**EXTRAIT DE SOURCE**
━━━━

« Pendant des siècles, l’Angleterre s’est appuyée sur la protection, l’a pratiquée jusqu’à ses plus extrêmes limites, et en a obtenu des résultats satisfaisants. Après deux siècles, elle a jugé commode d’adopter le libre-échange, car elle pense que la protection n’a plus rien à lui offrir. Eh bien, Messieurs, la connaissance que j’ai de notre pays me conduit à penser que dans moins de deux cents ans, lorsque l’Amérique aura tiré de la protection tout ce qu’elle a à offrir, elle adoptera le libre-échange ».
Ulysses Grant, Président des États-Unis de 1868 à 1876
La mondialisation imposée par l’Amérique est en train de sombrer sous nos yeux, suite au changement génial et courageux à 180° imposé par Trump, avec sa nouvelle politique de droits de douanes exorbitants, pour ouvrir les yeux à tous les traitres et à tous les crétins de la pensée unique en Europe ! Les économies occidentales, contrairement à celles de la Chine et de la Russie, ne produisent pas assez et survivent grâce à un endettement exponentiel. Emmanuel Todd prétend même qu’une partie du PIB de l’Occident n’est que de la « vapeur d’eau »
La fallacieuse théorie du libre-échange et la diabolisation du protectionnisme par les États-Unis de 1947 (premier accord du GATT) à 2017 (présidence de Donald Trump)

━━━━

**LIGNES ENREGISTRÉES**
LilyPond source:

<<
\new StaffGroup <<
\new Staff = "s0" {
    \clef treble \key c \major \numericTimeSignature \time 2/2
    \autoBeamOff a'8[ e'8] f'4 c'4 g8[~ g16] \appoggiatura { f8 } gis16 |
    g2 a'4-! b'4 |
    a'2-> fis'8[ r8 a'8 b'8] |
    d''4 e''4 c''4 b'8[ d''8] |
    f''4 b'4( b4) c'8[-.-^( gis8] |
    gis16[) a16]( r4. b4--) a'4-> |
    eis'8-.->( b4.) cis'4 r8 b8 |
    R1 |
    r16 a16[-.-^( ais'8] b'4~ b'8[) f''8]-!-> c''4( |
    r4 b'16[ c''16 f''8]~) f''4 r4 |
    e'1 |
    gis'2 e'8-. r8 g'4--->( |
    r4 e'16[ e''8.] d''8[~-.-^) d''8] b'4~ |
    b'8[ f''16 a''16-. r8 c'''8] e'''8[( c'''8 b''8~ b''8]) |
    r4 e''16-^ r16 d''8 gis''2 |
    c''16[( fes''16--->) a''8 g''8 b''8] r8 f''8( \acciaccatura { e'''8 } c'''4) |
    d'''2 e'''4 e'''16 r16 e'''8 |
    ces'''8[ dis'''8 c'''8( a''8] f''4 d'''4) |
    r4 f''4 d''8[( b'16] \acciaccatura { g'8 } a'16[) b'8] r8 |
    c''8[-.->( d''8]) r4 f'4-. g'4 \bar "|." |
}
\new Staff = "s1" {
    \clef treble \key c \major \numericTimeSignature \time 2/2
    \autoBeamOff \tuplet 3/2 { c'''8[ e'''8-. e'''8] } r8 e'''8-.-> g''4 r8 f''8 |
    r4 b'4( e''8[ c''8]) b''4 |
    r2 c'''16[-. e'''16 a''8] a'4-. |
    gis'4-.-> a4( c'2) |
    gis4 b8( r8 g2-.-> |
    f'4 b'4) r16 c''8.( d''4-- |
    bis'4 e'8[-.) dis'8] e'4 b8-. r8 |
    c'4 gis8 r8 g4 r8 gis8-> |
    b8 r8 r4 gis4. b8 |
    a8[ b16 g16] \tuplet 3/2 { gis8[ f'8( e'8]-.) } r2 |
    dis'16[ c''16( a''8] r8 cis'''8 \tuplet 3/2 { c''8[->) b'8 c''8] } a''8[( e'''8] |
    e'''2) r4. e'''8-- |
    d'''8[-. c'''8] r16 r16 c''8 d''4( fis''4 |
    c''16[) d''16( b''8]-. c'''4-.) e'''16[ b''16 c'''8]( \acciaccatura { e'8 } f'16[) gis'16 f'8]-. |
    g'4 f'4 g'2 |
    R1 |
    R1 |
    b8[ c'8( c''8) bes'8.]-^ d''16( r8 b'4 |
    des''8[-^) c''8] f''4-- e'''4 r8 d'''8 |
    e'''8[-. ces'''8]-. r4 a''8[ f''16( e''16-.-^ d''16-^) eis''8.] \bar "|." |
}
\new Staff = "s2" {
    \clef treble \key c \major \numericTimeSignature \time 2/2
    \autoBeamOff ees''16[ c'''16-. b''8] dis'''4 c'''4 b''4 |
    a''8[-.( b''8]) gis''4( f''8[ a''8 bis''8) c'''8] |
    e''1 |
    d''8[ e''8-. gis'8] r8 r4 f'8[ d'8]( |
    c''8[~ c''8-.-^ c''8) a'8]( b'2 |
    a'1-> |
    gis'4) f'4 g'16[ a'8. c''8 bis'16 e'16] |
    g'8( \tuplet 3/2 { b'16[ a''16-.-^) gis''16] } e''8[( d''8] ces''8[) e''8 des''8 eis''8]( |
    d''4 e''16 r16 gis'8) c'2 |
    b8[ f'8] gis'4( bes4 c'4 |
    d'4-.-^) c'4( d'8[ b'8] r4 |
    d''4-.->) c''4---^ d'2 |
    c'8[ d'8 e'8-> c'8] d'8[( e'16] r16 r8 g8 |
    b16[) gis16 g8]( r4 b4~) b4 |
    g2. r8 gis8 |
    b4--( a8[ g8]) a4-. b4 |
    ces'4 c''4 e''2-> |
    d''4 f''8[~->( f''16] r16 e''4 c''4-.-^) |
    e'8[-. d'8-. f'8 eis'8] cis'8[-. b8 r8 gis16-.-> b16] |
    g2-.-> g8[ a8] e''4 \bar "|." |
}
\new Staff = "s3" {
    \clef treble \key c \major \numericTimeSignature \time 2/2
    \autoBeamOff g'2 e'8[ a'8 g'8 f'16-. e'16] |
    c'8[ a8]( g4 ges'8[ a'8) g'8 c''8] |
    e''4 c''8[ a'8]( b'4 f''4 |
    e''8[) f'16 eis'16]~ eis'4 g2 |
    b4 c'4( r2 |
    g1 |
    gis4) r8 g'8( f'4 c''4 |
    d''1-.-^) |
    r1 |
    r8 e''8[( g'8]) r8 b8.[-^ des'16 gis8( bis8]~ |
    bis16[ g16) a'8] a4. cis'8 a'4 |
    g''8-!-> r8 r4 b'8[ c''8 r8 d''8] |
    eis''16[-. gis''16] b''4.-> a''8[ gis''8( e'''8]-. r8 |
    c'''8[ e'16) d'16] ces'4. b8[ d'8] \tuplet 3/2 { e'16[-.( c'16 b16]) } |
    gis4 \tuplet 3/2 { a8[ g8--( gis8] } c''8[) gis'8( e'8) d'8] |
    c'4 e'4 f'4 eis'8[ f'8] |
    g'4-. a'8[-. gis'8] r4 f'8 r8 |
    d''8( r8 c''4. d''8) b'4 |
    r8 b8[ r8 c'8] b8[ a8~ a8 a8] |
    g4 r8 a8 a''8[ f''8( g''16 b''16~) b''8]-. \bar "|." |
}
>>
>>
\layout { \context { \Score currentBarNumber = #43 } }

━━━━

**CONSIGNE**
Recopiez fidèlement le passage de l'extrait sur le libre-échange qui commence à « Ulysses Grant, Président » et se termine à « de Donald Trump) ». Les lignes ne sont d'aucune utilité ici.

**RÉPONSE**
Ulysses Grant, Président des États-Unis de 1868 à 1876
La mondialisation imposée par l’Amérique est en train de sombrer sous nos yeux, suite au changement génial et courageux à 180° imposé par Trump, avec sa nouvelle politique de droits de douanes exorbitants, pour ouvrir les yeux à tous les traitres et à tous les crétins de la pensée unique en Europe ! Les économies occidentales, contrairement à celles de la Chine et de la Russie, ne produisent pas assez et survivent grâce à un endettement exponentiel. Emmanuel Todd prétend même qu’une partie du PIB de l’Occident n’est que de la « vapeur d’eau »
La fallacieuse théorie du libre-échange et la diabolisation du protectionnisme par les États-Unis de 1947 (premier accord du GATT) à 2017 (présidence de Donald Trump)